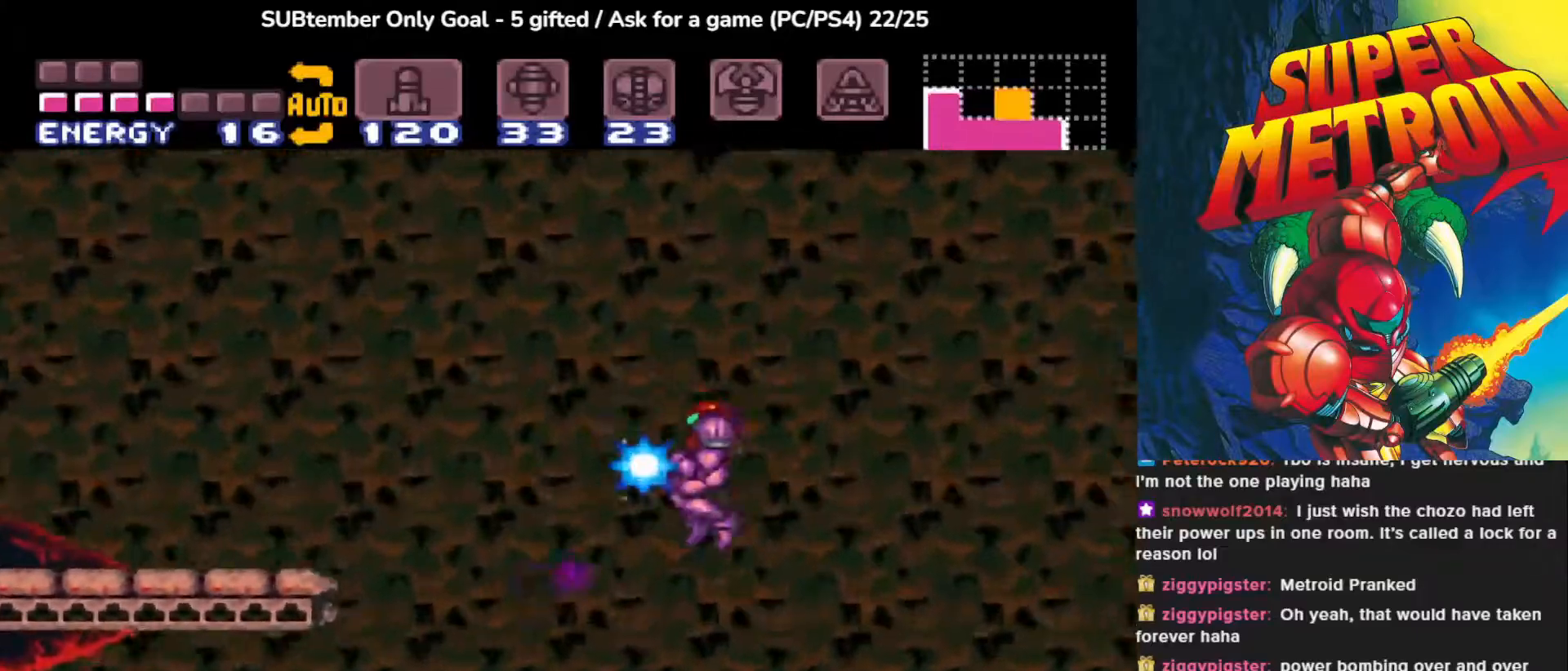
{"buttons": ["CROSS", "SQUARE", "DPAD_LEFT"], "events": [[33, "DPAD_LEFT", "down"], [267, "CROSS", "down"]]}
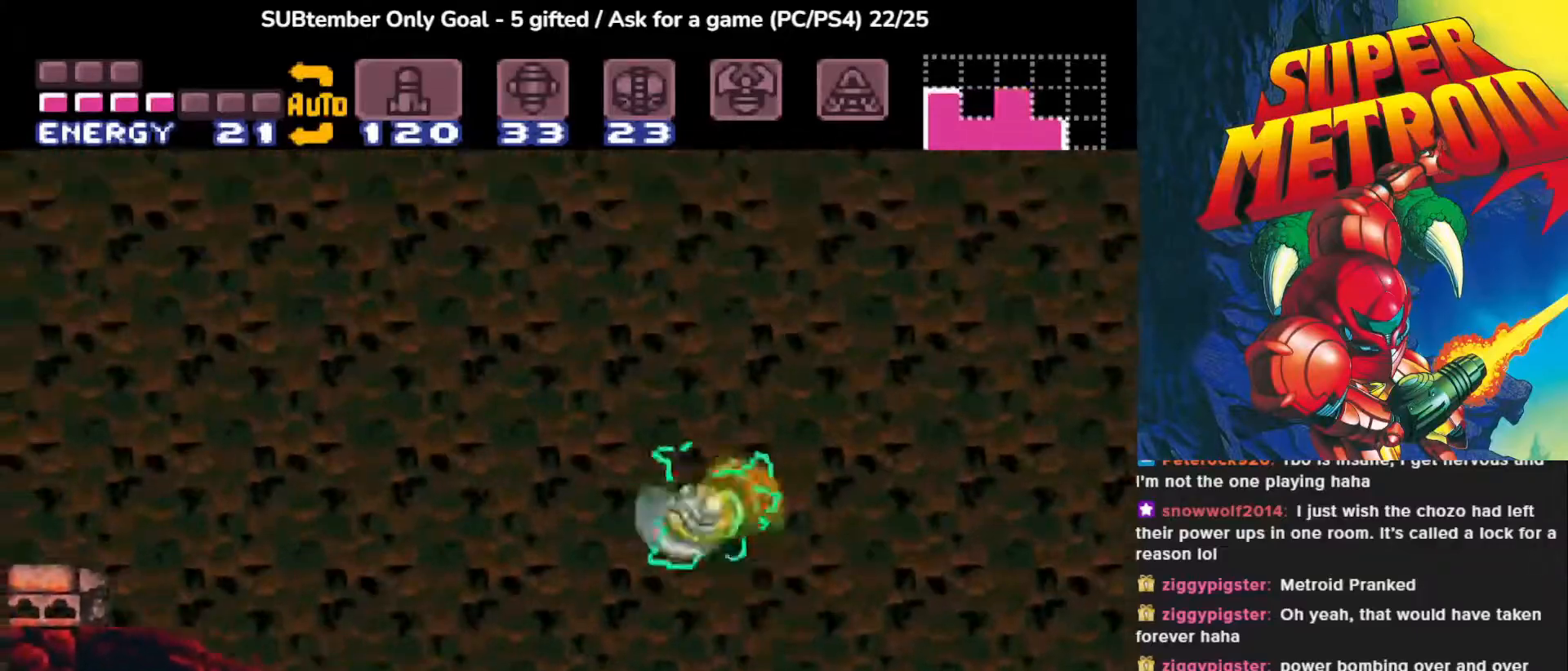
{"buttons": ["SQUARE", "DPAD_LEFT"], "events": [[367, "CROSS", "up"]]}
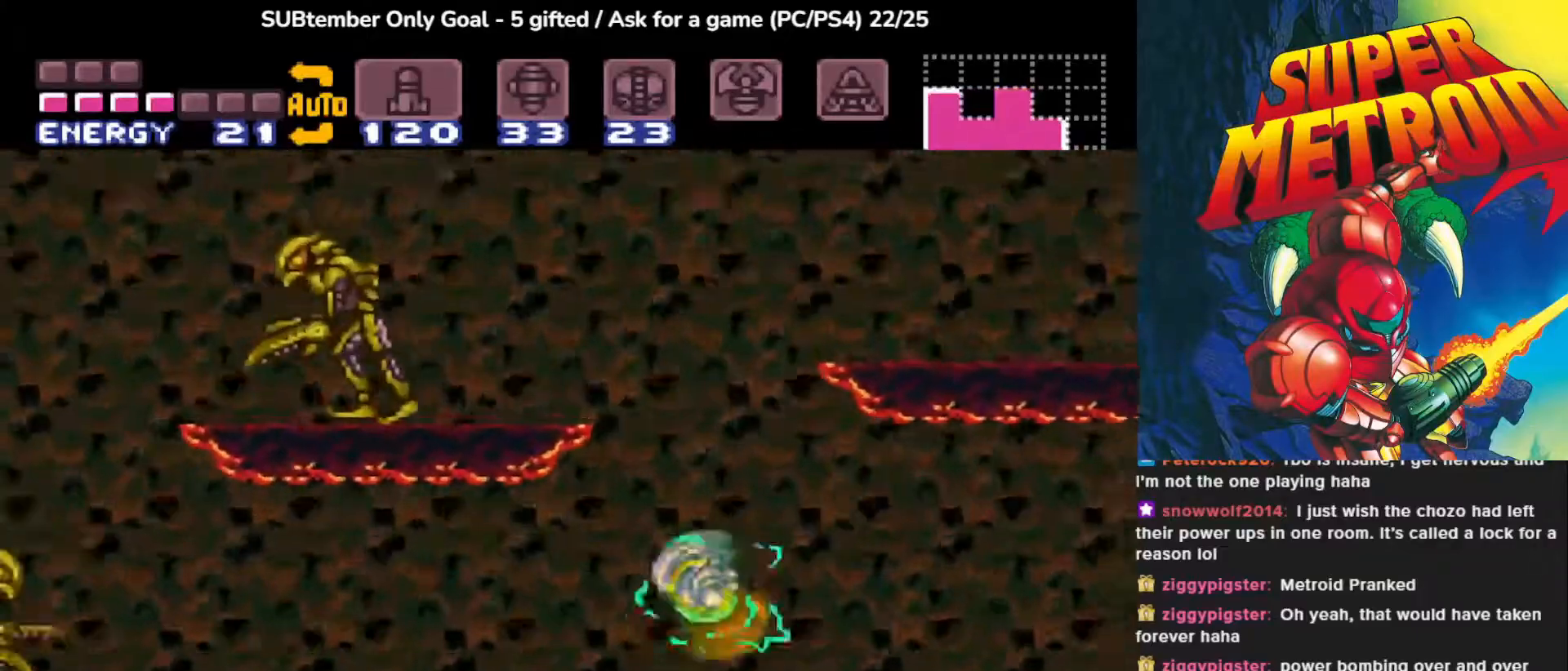
{"buttons": ["SQUARE", "DPAD_LEFT"], "events": [[267, "SQUARE", "up"], [367, "SQUARE", "down"]]}
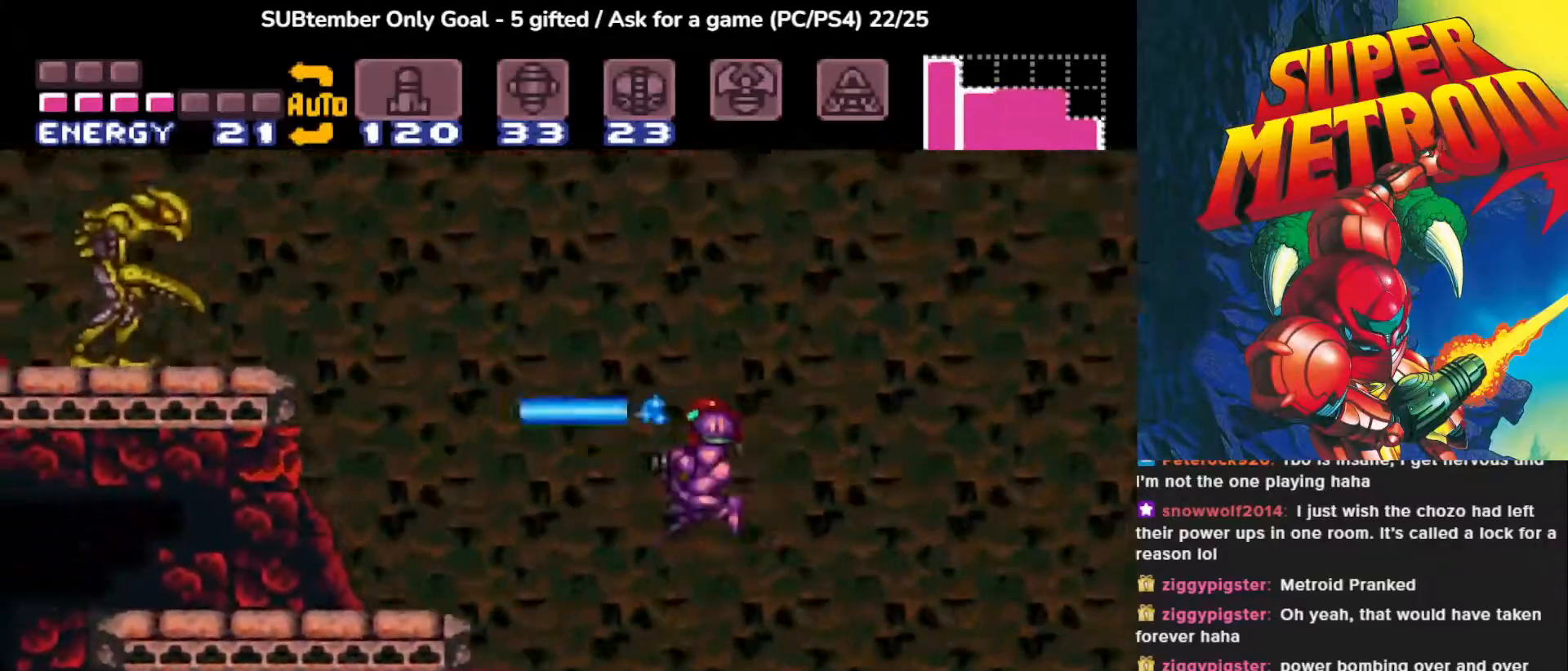
{"buttons": ["CROSS", "SQUARE", "DPAD_LEFT"], "events": [[267, "CROSS", "down"]]}
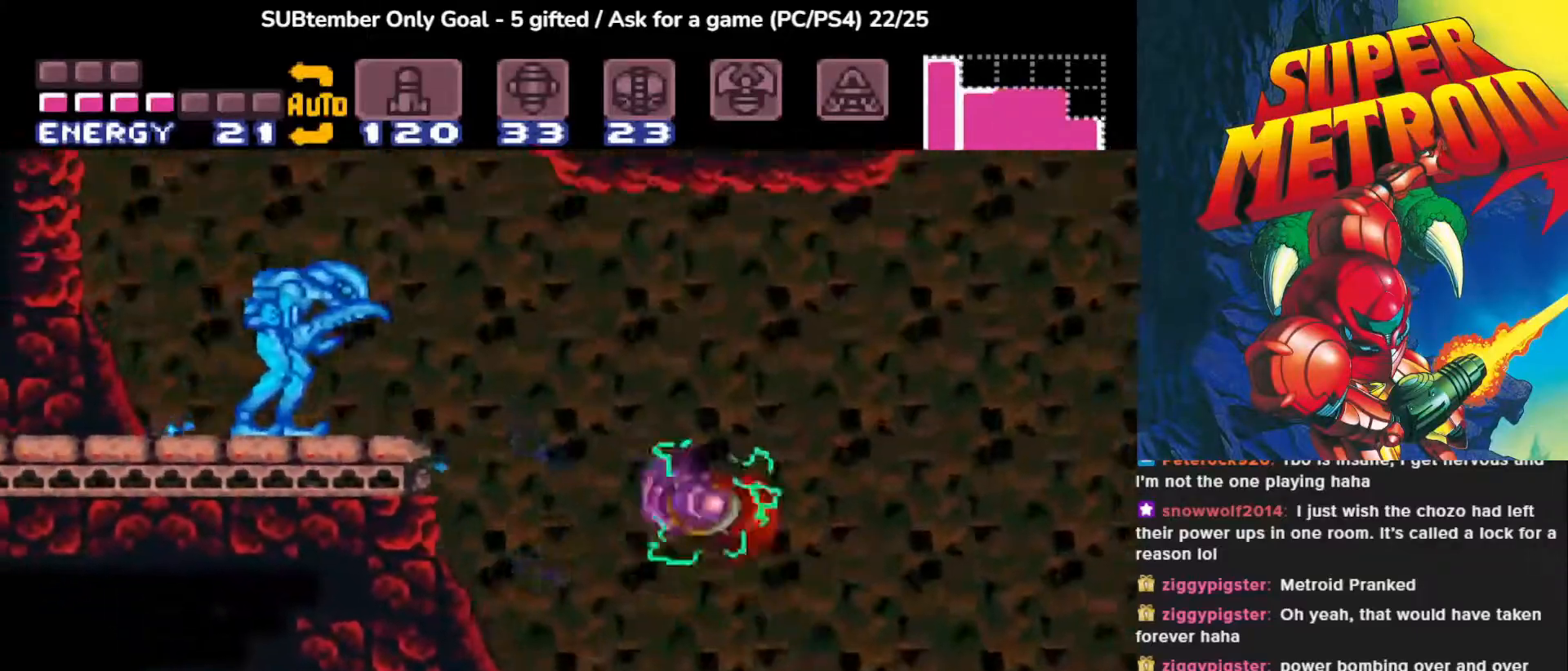
{"buttons": ["SQUARE"], "events": [[33, "CROSS", "up"], [367, "DPAD_LEFT", "up"]]}
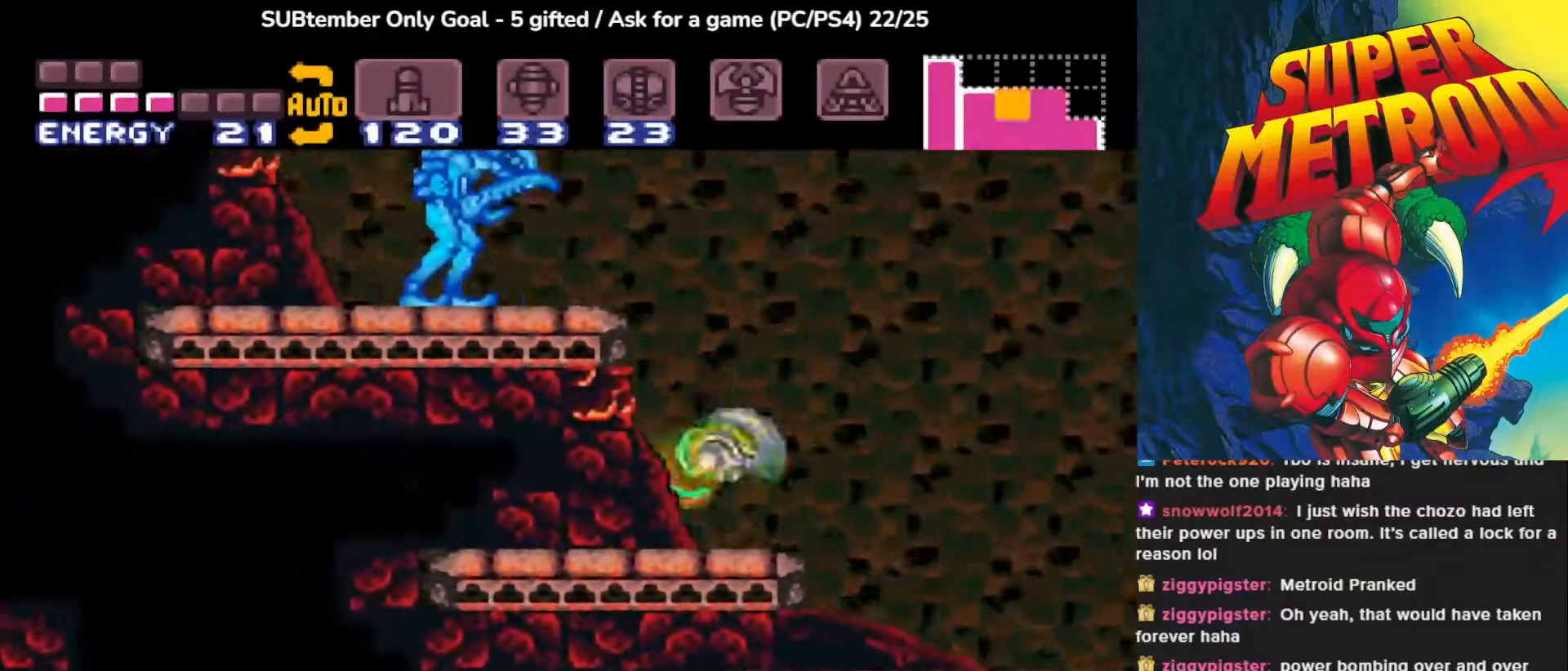
{"buttons": ["DPAD_LEFT"], "events": [[183, "CROSS", "down"], [350, "DPAD_LEFT", "down"], [483, "CROSS", "up"], [483, "SQUARE", "up"]]}
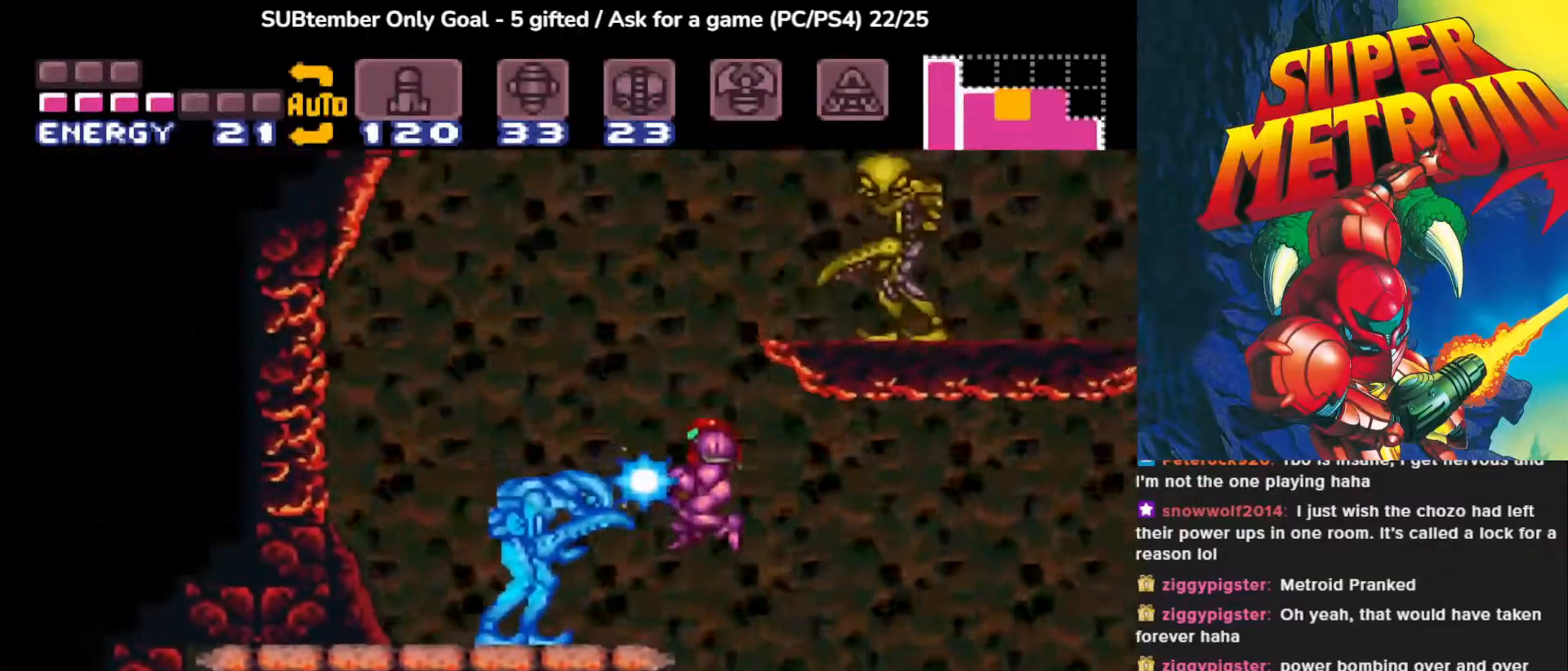
{"buttons": [], "events": [[267, "DPAD_LEFT", "up"]]}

--- WORK INSTRUCTIONS ---
In your copy, repeat each record exactly and include no pictures.

--- RESPONSE BOX ---
{"buttons": ["CROSS", "SQUARE", "DPAD_LEFT"], "events": [[33, "DPAD_LEFT", "down"], [267, "CROSS", "down"]]}
{"buttons": ["SQUARE", "DPAD_LEFT"], "events": [[367, "CROSS", "up"]]}
{"buttons": ["SQUARE", "DPAD_LEFT"], "events": [[267, "SQUARE", "up"], [367, "SQUARE", "down"]]}
{"buttons": ["CROSS", "SQUARE", "DPAD_LEFT"], "events": [[267, "CROSS", "down"]]}
{"buttons": ["SQUARE"], "events": [[33, "CROSS", "up"], [367, "DPAD_LEFT", "up"]]}
{"buttons": ["DPAD_LEFT"], "events": [[183, "CROSS", "down"], [350, "DPAD_LEFT", "down"], [483, "CROSS", "up"], [483, "SQUARE", "up"]]}
{"buttons": [], "events": [[267, "DPAD_LEFT", "up"]]}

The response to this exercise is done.